Bragg toys with the imaginings of the cameraman, who’s written form narrates these scenes. Notes scribbled on the back of photographs suggest the gaiety of one writing home from their travels: Building roads during the campaign, Palestine 1915. But, behind the central figures lurks a land of contested ownership, hills that now lie either populated or destroyed. Animals are characters at play in Bragg’s work, as much a part of the scenery as the trees and the hills. They too are a phantasmic presence, the erasure of which transcendentally haunts these compositions. The palette glows with remnants of a discomfited legacy. Pink ears burn distinctive, a caricature of the Englishman’s righteousness and purpling disposition. Sometimes, the donkey’s ears glow too, a nod to the far reach of the empire’s dominion (My Pal Dixon with my chum the Donk!, 2025). Time’s linearity is, itself, fractured by this provocation.
Bragg’s work vibrates uncomfortably between the proximity of violence and tenderness, tugging threads of complicity from the very weft of the canvas. His practice is one of introspection, seeking to unravel a trail of generational culpability through social artefacts, warding against the passivity of unchallenged memory. Every painterly illusion is subject to his unflinching gaze, just as no creatures roam free from the captor’s lens.
Text by Lucy Phillips
Jamie Bragg (b. 2001, Watford, UK) lives and works in London. Bragg’s paintings probe the uneasy space where private memory collides with collective history. He works from an ever-evolving archive of found and inherited photographs, most recently, images taken by his great-grandfather during his military service in North Africa and the Levant.
Bragg translates these artefacts into quiet, pastel compositions that oscillate between delicate intimacy and unease.

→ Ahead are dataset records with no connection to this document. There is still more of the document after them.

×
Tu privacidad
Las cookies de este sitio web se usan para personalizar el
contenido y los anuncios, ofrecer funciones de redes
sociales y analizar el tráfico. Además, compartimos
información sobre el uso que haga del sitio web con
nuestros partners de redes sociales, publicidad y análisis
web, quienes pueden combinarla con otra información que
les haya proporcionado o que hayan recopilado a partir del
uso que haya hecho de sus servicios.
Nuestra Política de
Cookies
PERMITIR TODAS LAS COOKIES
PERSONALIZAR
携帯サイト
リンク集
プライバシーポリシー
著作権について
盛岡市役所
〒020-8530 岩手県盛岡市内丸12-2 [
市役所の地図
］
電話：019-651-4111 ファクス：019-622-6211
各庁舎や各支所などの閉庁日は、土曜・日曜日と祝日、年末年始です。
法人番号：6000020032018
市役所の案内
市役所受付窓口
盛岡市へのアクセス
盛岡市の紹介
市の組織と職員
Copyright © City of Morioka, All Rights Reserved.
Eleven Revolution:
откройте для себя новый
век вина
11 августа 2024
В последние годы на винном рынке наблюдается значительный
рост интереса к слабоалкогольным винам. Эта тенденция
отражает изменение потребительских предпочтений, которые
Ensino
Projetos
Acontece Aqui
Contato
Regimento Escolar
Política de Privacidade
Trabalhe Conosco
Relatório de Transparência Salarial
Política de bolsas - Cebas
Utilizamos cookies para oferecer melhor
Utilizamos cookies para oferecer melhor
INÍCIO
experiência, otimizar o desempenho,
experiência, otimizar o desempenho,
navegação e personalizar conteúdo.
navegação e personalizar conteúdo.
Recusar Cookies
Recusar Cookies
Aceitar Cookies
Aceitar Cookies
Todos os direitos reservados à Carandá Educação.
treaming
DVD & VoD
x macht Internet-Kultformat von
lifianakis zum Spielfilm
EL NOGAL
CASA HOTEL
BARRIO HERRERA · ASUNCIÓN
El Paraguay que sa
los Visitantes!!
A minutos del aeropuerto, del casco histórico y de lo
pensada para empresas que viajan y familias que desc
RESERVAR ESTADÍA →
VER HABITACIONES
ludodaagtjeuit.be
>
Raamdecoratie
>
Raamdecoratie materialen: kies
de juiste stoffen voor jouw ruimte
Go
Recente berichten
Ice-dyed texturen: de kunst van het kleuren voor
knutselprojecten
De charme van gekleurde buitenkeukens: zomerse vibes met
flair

For Bragg, these works function as both gestures of care and acts of confrontation, situating tenderness and violence in fragile proximity. Bragg’s process begins with digital collage. Photographic sources are fused and re-formed into new, dislocated compositions that strip the images of their original context. Slowly, these are then rendered with a focus on tactility: pigment is layered, paint sprayed, scumbled, scratched, and wiped back to create an enticing surface. The act of looking is intentionally slowed. Through this seductive handling of paint and colour, he amplifies the tension between the compositions’ formal beauty and the disturbing legacies that they hold.
Within his canvases, Bragg reframes family photographs, not as neutral fragments of the past, but as charged sites in which grief, nostalgia, intimacy, and complicity converge and endure.

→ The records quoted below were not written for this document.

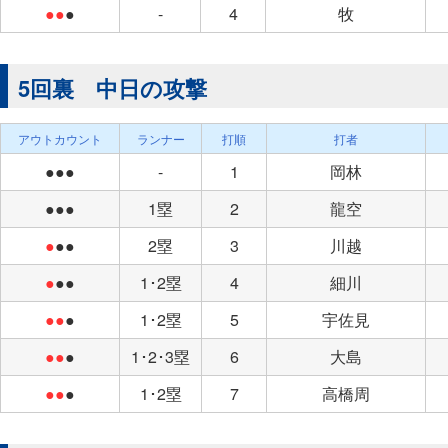
●●
●
-
4
牧
5回裏 中日の攻撃
アウトカウント
ランナー
打順
打者
●●●
-
1
岡林
●●●
1塁
2
龍空
●
●●
2塁
3
川越
●
●●
1･2塁
4
細川
●●
●
1･2塁
5
宇佐見
●●
●
1･2･3塁
6
大島
●●
●
1･2塁
7
高橋周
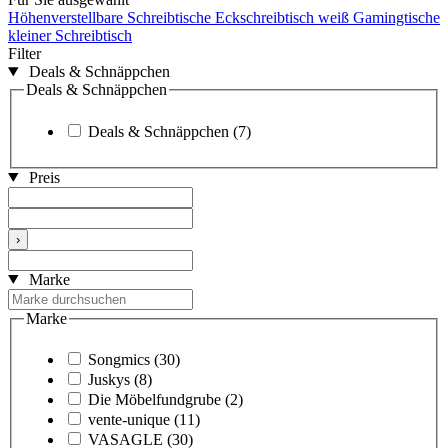
Höhenverstellbare Schreibtische
Eckschreibtisch weiß
Gamingtische
kleiner Schreibtisch
Filter
Deals & Schnäppchen
Deals & Schnäppchen
Deals & Schnäppchen
(7)
Preis
›
Marke
Marke
Songmics
(30)
Juskys
(8)
Die Möbelfundgrube
(2)
vente-unique
(11)
VASAGLE
(30)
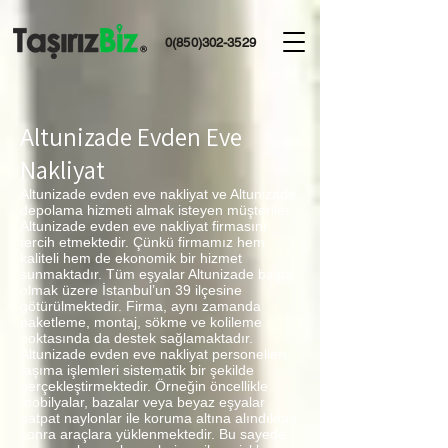
0(850)302-3529
Altunizade Evden Eve
Nakliyat
Altunizade evden eve nakliyat ve Altunizade
depolama hizmeti almak isteyen müşteriler
Altunizade evden eve nakliyat firmasını
tercih etmektedir. Çünkü firmamız hem
kaliteli hem de ekonomik bir hizmet
sunmaktadır. Tüm eşyalar Altunizade başta
olmak üzere İstanbul’un 39 ilçesine
götürülmektedir. Firma, aynı zamanda
paketleme, montaj, sökme ve kolileme
noktasında da destek sağlamaktadır.
Altunizade evden eve nakliyat personelleri,
taşıma işlemleri sistematik bir şekilde
gerçekleştirmektedir. Örneğin öncellikle
mobilyalar, bazalar veya beyaz eşyalar
patpat naylonlar ile koruma altına alındıktan
sonra araçlara yüklenmektedir. Bu sayede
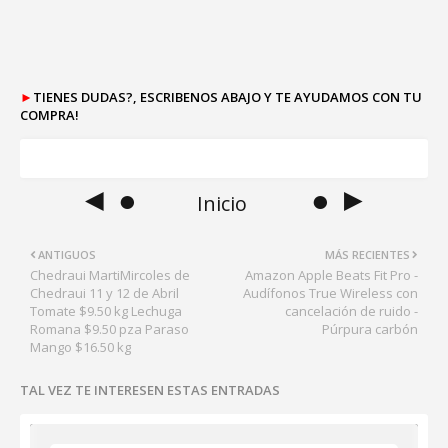
►
TIENES DUDAS?, ESCRIBENOS ABAJO Y TE AYUDAMOS CON TU
COMPRA!
◄ ●
● ►
Inicio
ANTIGUOS
MÁS RECIENTES
Chedraui MartiMircoles de
Amazon Apple Beats Fit Pro -
Chedraui 11 y 12 de Abril
Audífonos True Wireless con
Tomate $9.50 kg Lechuga
cancelación de ruido -
Romana $9.50 pza Paraso
Púrpura carbón
Mango $16.50 kg
TAL VEZ TE INTERESEN ESTAS ENTRADAS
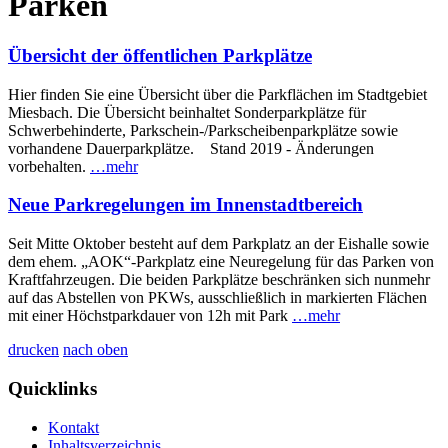
Parken
Übersicht der öffentlichen Parkplätze
Hier finden Sie eine Übersicht über die Parkflächen im Stadtgebiet
Miesbach. Die Übersicht beinhaltet Sonderparkplätze für
Schwerbehinderte, Parkschein-/Parkscheibenparkplätze sowie
vorhandene Dauerparkplätze. Stand 2019 - Änderungen
vorbehalten.
…mehr
Neue Parkregelungen im Innenstadtbereich
Seit Mitte Oktober besteht auf dem Parkplatz an der Eishalle sowie
dem ehem. „AOK“-Parkplatz eine Neuregelung für das Parken von
Kraftfahrzeugen. Die beiden Parkplätze beschränken sich nunmehr
auf das Abstellen von PKWs, ausschließlich in markierten Flächen
mit einer Höchstparkdauer von 12h mit Park
…mehr
drucken
nach oben
Quicklinks
Kontakt
Inhaltsverzeichnis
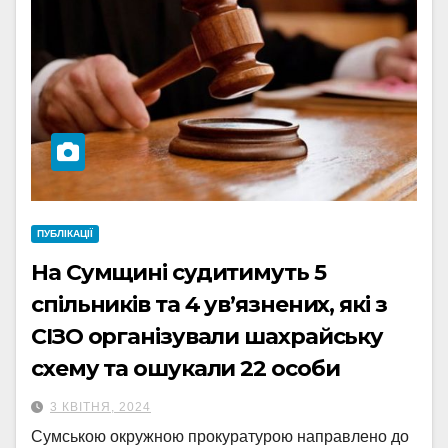
ПУБЛІКАЦІЇ
На Сумщині судитимуть 5
спільників та 4 ув’язнених, які з
СІЗО організували шахрайську
схему та ошукали 22 особи
3 КВІТНЯ, 2024
Сумською окружною прокуратурою направлено до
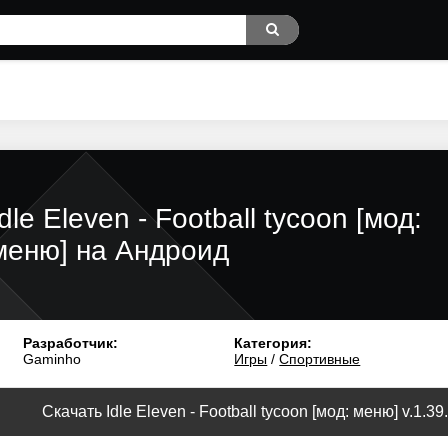
Idle Eleven - Football tycoon [мод:
меню] на Андроид
Разработчик:
Категория:
Gaminho
Игры
/
Спортивные
Скачать Idle Eleven - Football tycoon [мод: меню] v.1.39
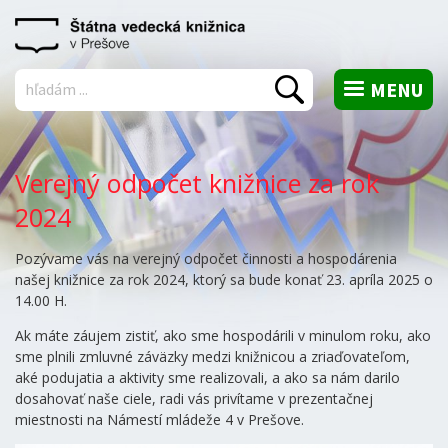
MENU
Vyhľadať
Verejný odpočet knižnice za rok
2024
Pozývame vás na verejný odpočet činnosti a hospodárenia
našej knižnice za rok 2024, ktorý sa bude konať 23. apríla 2025 o
14.00 H.
Ak máte záujem zistiť, ako sme hospodárili v minulom roku, ako
sme plnili zmluvné záväzky medzi knižnicou a zriaďovateľom,
aké podujatia a aktivity sme realizovali, a ako sa nám darilo
dosahovať naše ciele, radi vás privítame v prezentačnej
miestnosti na Námestí mládeže 4 v Prešove.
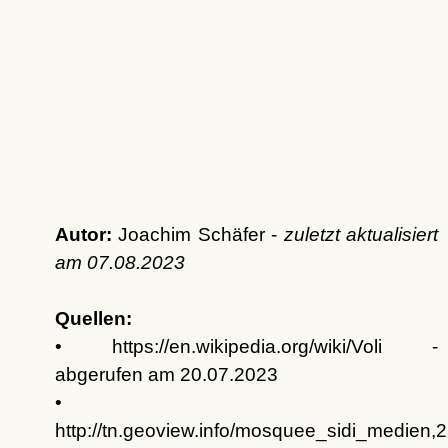
Autor:
Joachim Schäfer -
zuletzt aktualisiert
am
07.08.2023
Quellen:
• https://en.wikipedia.org/wiki/Voli -
abgerufen am 20.07.2023
•
http://tn.geoview.info/mosquee_sidi_medien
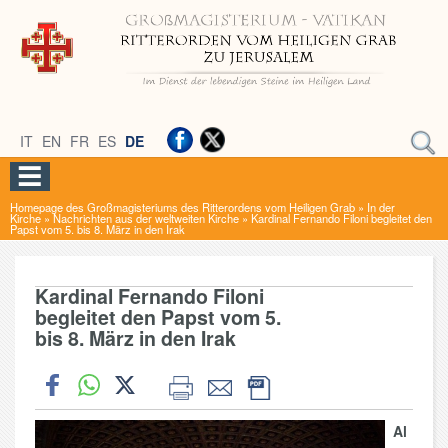
IT
EN
FR
ES
DE
Homepage des Großmagisteriums des Ritterordens vom Heiligen Grab
»
In der
Kirche
»
Nachrichten aus der weltweiten Kirche
»
Kardinal Fernando Filoni begleitet den
Papst vom 5. bis 8. März in den Irak
Kardinal Fernando Filoni
begleitet den Papst vom 5.
bis 8. März in den Irak
Al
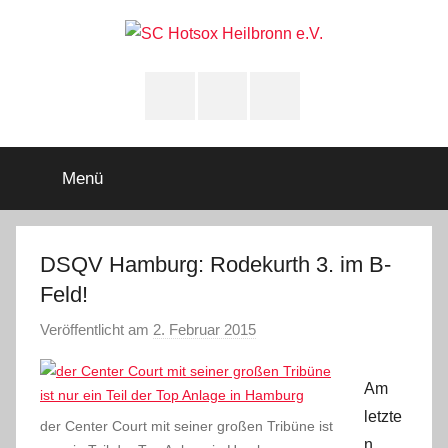
Zum
Inhalt
springen
SC
Squashclub
Heilbronn
Instagram
youtube
Facebook
Hotsox
Heilbronn
Menü
e.V.
DSQV Hamburg: Rodekurth 3. im B-
Feld!
Veröffentlicht am
2. Februar 2015
v
o
n
Am
A
letzte
der Center Court mit seiner großen Tribüne ist
d
n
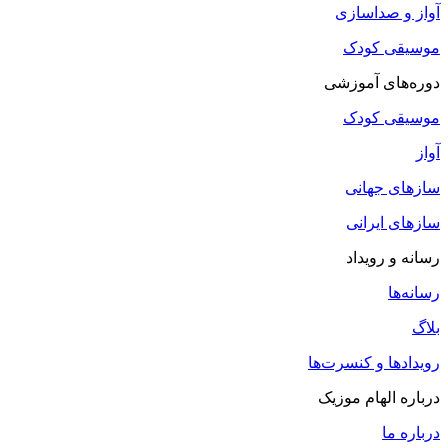
آواز و صداسازی
موسیقی کودک
دوره‌های آموزشی
موسیقی کودک
آواز
سازهای جهانی
سازهای ایرانی
رسانه و رویداد
رسانه‌ها
بلاگ
رویدادها و کنسرت‌ها
درباره الهام موزیک
درباره ما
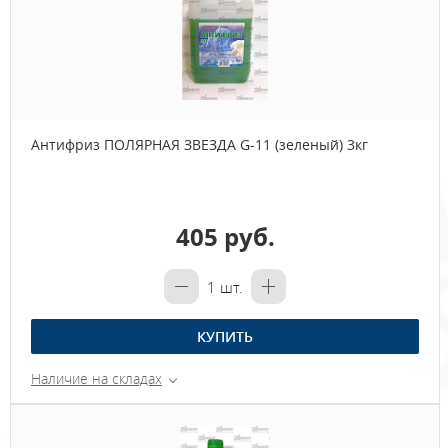
Антифриз ПОЛЯРНАЯ ЗВЕЗДА G-11 (зеленый) 3кг
405 руб.
1
шт.
КУПИТЬ
Наличие на складах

Bragg graduated from the Ruskin School of Art, University of Oxford, in 2024, where he was the winner of the Mansfield-Ruddock Prize, selected by Sir Nicholas Serota and Joy Labinjo.
Bragg has exhibited at Gathering, Ibiza (2025), Modern Art Oxford (2024), and The Dolphin Gallery, Oxford (2024). Bragg was nominated for LUX Next Gen Masters: The Bicester Village × LUX Magazine (2024) and The Platform Graduate Award, Oxford, UK (2024) and was the winner of The Oxford Review of Books Art Prize Spring Edition, Oxford, UK (2024).